片想い

 私は恋をした。

 その時の私は、私も一人の人間だったんだなと感慨深く思った。そう思うと無性にうれしさがこみあげてきた。

 私にとって恋というものは初めてではない。私は比較的に目移りが激しい方だ。なので、よく好きな人がコロコロ替わる

 私の恋が実ったことなんて一度もない。告白はするも連戦連敗だ。


 何でかなぁ?


 私は、いつかこの私を本当に愛してくれる人が来てくれると信じて待っている。



「レイ、またフラれたの?」

「うん」

 レイというのが私の名前だ。彼女の名前はユユコ。私の恋をいつも応援してくれる優しき友である。またフラれて気を沈ませて教室の机で突っ伏して眠る私に声をかけてきてくれた。

「まあ、いつかレイが望む待ち人がくるって」

 私の肩を優しく叩く。

「いつかっていつよ?」

 左側のほっぺたが冷たかった。私は摩擦で温めようと机に頬を何度もこすりつけた。

「レイは大人しいし可愛いのにね?」

「ユユコ、ありがとう」

 自分のことを褒められて、頬が自然に緩んだ。

「ねえ、ユユコ。どうして私の恋は実らないと思う?」

 率直に疑問をぶつけた。

 恋に壁なんて関係ない! 私は強くそう思っているのに。しかし一向にその壁が薄くならない。

「……さあ?」

 ユユコは肩をすくめた。

 私は深いため息をついた。

 本当ならユユコは知っているだろうに。



 私は恋をした。


 そのお相手は、1つ上の先輩で、弓道部に所属している。毅然とした構えで矢を射る姿にメロメロだった。

 私は偶然を装い近づき、話しかける。先輩は誰とでも気軽に話せる人だが、私に対しては何か厚い壁を作っているように見えた。もしかして、私について知っているのだろうか。

 ある日、私は思い切って告白してみた。時期尚早かそうでないのか分からないが、結果は普段と変わらなかった。やはり、私みたいのなんかじゃダメなんだな……。ますます悲しくなった。胸がキシキシと痛んだ。



 どうして私はこうなってしまったんだろう。ただ普通に生まれたはずなのに。

 洗面台の前に立つ。鏡で私の顔を覗いてみる。別段、不細工というわけではない。いわゆる普通。

 何でだろう?



 私は恋をした。


 もう何度目だろう。指で数えきれないぐらいだ。私はまた性懲りもなく恋をしてしまった。

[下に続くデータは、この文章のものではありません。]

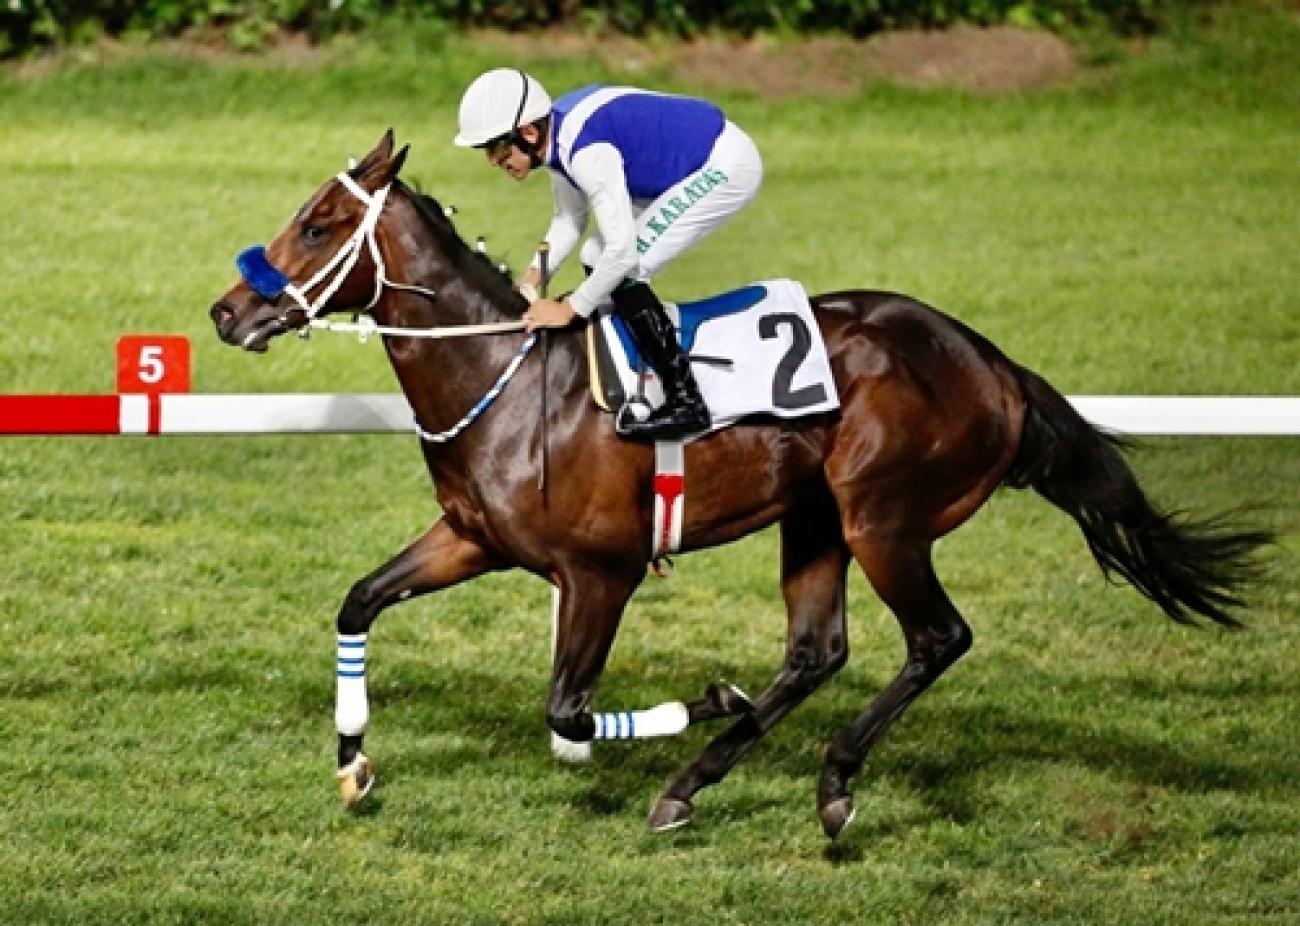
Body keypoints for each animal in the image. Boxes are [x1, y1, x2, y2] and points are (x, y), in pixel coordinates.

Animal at [205, 132, 1268, 837]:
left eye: (320, 224)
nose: (226, 311)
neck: (507, 377)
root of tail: (994, 363)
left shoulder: (601, 572)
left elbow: (566, 707)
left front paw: (707, 698)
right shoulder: (471, 539)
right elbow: (359, 601)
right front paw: (353, 765)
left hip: (885, 518)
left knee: (937, 638)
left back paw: (830, 779)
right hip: (818, 518)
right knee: (816, 651)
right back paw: (694, 785)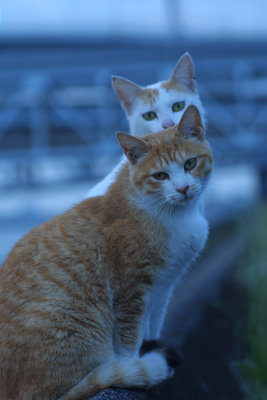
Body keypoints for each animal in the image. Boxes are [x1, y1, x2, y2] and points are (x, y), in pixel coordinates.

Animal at [0, 104, 214, 398]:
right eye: (160, 175)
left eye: (190, 164)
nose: (182, 188)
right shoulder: (132, 289)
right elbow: (129, 340)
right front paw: (139, 362)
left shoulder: (164, 288)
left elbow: (153, 326)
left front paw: (153, 345)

 アプローチはしっかりやった。相手のことを調べて、少しでも私の評価が上がるように尽くした。

「好きです」

 私は相手に自分の気持ちを素直にぶつけた。

 今度こそは……と切願する。神にまで祈った。

「えっと……」

 相手は返答に困っていた。

「あの噂って、本当だったんだね」

 引きつった笑みを浮かべていた。

「何がですか?」

 私は相手の意図が分からずついつい尋ねた。

「君がレズだって話」

「……」

「ごめん。そういう趣味じゃないから」

 私の高揚した気持ちは一気に沈み、痛みに変わった。

「正直言って、気持ちが悪いわよ。みんな言ってるわよ。あなたの事「気持ち悪い」って。それじゃあね」

 そう言って彼女は去って行った。


 私はまたフラれてしまった。

 私の何が……いけないんだろう……。

 私はただ、普通に恋をしているだけなのに……。

 私が恋をすることはいけないことなの……?

 誰か教えてください。 



「レイ、またフラれたの?」

 もう何回目のやり取りだろう。

「うん……」

 私の声は擦れていた。瞼から流れ出ようとする涙を必死にこらえる。

「大丈夫だよ。いつか、いつかきっと、レイの事を愛して、幸せにしてくれる人が現れるよ。それまで待ってて」

「……うん」

「恋に差別なんかないんだから」

「ありがとう」


 私は何度も傷ついても、苦しくても、辛くても、また……性懲りもなく何度も恋をするだろう。

 例え結果が見えていたとしても巡り巡って恋を見つけようとするだろう。

 そして、いつか。そんな壁の隔たりを壊して、私に手を差し伸べてくれる人が現れるだろう。私は信じている。

 私は、いつまでも待ってる。


 いつか、こんな私を愛してくれる人に会えるまで。ずっと……。